=== Record excerpts ===
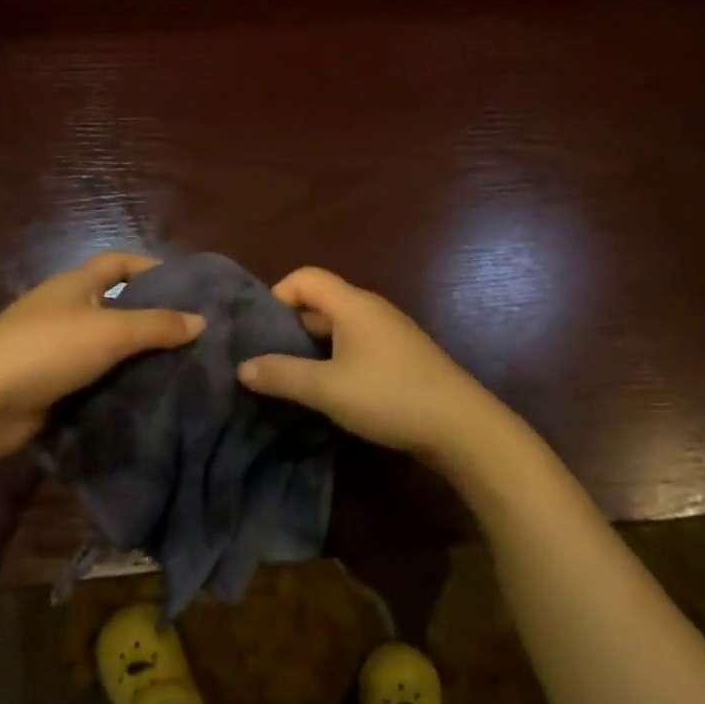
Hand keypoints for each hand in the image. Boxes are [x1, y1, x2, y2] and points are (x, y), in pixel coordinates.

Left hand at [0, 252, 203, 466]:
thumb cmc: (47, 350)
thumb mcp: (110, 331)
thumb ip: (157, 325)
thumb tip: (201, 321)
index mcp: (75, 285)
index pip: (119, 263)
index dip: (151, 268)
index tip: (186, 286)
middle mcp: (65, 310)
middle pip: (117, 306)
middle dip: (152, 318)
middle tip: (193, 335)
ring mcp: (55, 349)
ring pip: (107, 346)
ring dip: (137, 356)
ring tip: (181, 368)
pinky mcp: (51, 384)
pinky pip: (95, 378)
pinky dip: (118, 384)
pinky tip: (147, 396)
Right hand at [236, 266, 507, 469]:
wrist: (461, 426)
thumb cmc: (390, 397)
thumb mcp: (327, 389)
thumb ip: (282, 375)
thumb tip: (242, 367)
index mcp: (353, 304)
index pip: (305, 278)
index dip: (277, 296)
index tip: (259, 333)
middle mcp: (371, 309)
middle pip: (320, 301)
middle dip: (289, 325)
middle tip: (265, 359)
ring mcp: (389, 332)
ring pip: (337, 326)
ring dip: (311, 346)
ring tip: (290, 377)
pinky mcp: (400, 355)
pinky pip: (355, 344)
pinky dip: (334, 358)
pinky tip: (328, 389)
===
=== Record excerpts ===
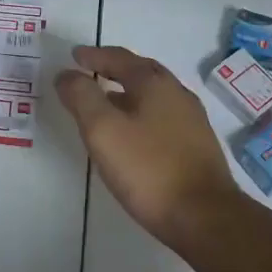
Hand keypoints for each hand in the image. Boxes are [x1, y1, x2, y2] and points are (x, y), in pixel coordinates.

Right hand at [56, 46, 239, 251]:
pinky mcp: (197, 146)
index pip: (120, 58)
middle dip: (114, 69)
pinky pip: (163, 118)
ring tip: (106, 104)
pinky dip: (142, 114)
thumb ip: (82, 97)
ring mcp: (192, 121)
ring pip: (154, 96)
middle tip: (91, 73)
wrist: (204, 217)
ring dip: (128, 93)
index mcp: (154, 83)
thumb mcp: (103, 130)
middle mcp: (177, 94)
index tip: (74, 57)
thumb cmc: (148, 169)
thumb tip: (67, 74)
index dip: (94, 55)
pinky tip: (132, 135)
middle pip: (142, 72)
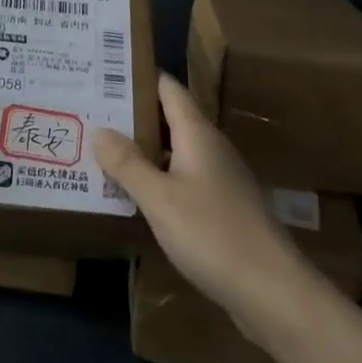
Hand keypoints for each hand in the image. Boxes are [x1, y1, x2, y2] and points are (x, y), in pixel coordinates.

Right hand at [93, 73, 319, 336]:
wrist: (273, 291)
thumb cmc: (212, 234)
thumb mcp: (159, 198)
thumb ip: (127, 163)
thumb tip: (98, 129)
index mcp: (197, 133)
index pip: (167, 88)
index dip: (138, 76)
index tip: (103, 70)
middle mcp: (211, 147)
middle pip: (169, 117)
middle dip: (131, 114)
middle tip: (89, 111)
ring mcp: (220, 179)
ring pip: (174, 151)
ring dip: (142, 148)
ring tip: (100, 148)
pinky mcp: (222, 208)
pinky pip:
===
* Exercise
Find where the line with "index pip: (119, 263)" sits in the material above, then copy exactly from it through the line with "pinky tip: (328, 389)". Add no other line.

* Problem solution
index pip: (119, 263)
index dip: (151, 268)
index tip: (186, 286)
middle mcp: (65, 310)
middle pip: (117, 306)
middle dip: (152, 318)
middle tip: (193, 335)
ring mcp: (55, 349)
ring pip: (107, 346)
ring dip: (137, 356)
ring tip: (181, 368)
pinky mcp: (51, 384)
pinky pip: (95, 378)
pinky dip: (118, 384)
pinky tip: (147, 396)
Right hand at [236, 266, 507, 469]:
wrist: (461, 426)
thumb cmc: (390, 397)
thumb mcp: (327, 389)
thumb ip: (282, 375)
thumb tip: (242, 367)
index mcp: (353, 304)
index pip: (305, 278)
index dip: (277, 296)
index tip: (259, 333)
middle mcp: (371, 309)
middle pip: (320, 301)
middle dip: (289, 325)
middle tip: (265, 359)
ring mcp: (389, 332)
ring pip: (337, 326)
ring dip: (311, 346)
ring tip: (290, 377)
pinky mcp: (400, 355)
pinky pip: (355, 344)
pinky dip: (334, 358)
pinky tip: (328, 389)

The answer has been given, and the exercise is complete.